### Recorded information
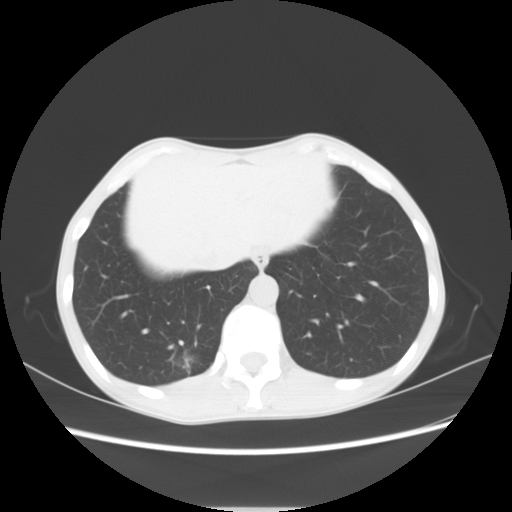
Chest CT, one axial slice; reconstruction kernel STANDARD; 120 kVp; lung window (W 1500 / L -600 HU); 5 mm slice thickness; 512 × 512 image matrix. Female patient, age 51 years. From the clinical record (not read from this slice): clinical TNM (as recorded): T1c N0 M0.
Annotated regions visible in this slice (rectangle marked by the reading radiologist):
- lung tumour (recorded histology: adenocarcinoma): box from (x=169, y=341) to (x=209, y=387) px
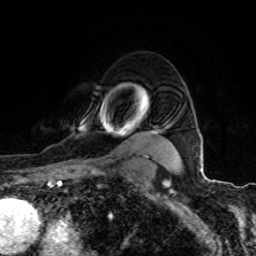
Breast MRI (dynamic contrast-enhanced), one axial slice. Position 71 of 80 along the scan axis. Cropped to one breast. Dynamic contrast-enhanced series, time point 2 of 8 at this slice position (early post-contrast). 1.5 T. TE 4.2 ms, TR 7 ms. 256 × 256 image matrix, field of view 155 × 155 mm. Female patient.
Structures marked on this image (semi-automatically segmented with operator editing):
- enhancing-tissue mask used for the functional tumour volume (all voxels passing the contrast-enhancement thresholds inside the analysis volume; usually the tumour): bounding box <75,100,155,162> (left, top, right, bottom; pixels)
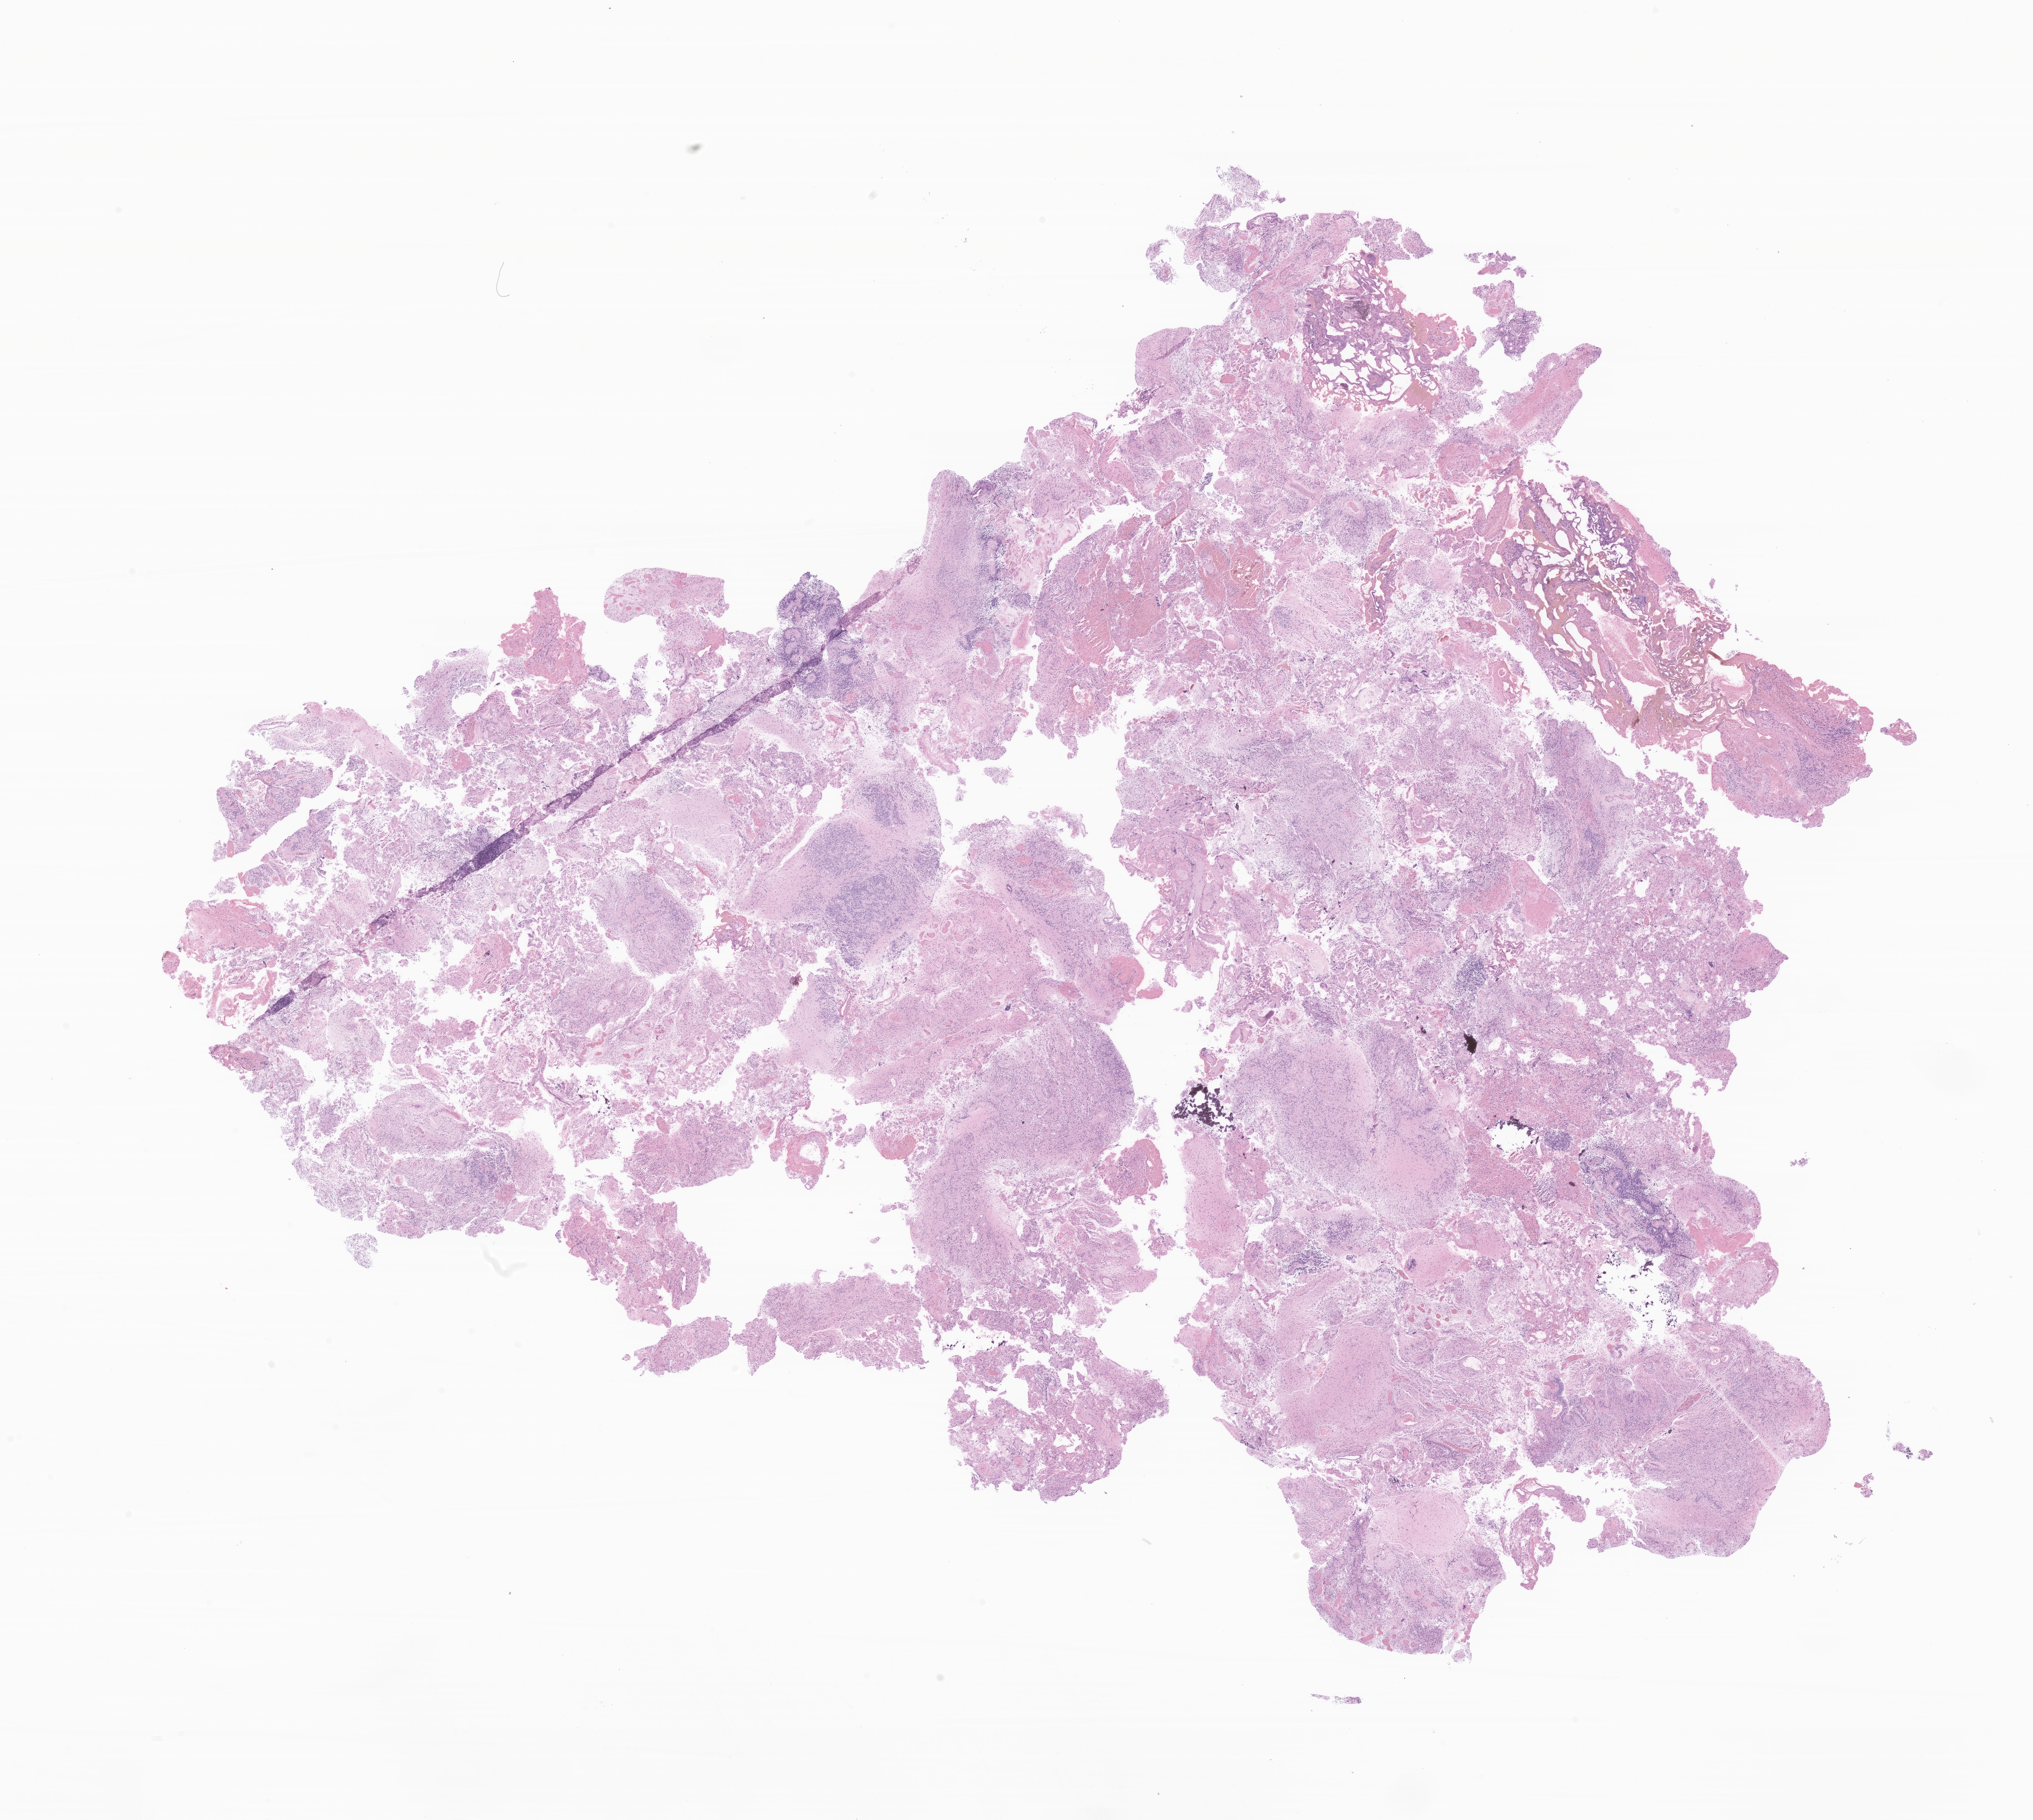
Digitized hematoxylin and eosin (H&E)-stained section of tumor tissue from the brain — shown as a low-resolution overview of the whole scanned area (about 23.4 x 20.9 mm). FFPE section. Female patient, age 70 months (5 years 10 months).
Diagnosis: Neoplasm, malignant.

### Your task
The result should be an exact copy of only the lines above from the one that holds "Annotated regions visible" through the one that holds "Digitized hematoxylin and", both ends included, without pictures.

### Response area
Annotated regions visible in this slice (rectangle marked by the reading radiologist):
- lung tumour (recorded histology: adenocarcinoma): box from (x=169, y=341) to (x=209, y=387) px
Breast MRI (dynamic contrast-enhanced), one axial slice. Position 71 of 80 along the scan axis. Cropped to one breast. Dynamic contrast-enhanced series, time point 2 of 8 at this slice position (early post-contrast). 1.5 T. TE 4.2 ms, TR 7 ms. 256 × 256 image matrix, field of view 155 × 155 mm. Female patient.
Structures marked on this image (semi-automatically segmented with operator editing):
- enhancing-tissue mask used for the functional tumour volume (all voxels passing the contrast-enhancement thresholds inside the analysis volume; usually the tumour): bounding box <75,100,155,162> (left, top, right, bottom; pixels)
Digitized hematoxylin and eosin (H&E)-stained section of tumor tissue from the brain — shown as a low-resolution overview of the whole scanned area (about 23.4 x 20.9 mm). FFPE section. Female patient, age 70 months (5 years 10 months).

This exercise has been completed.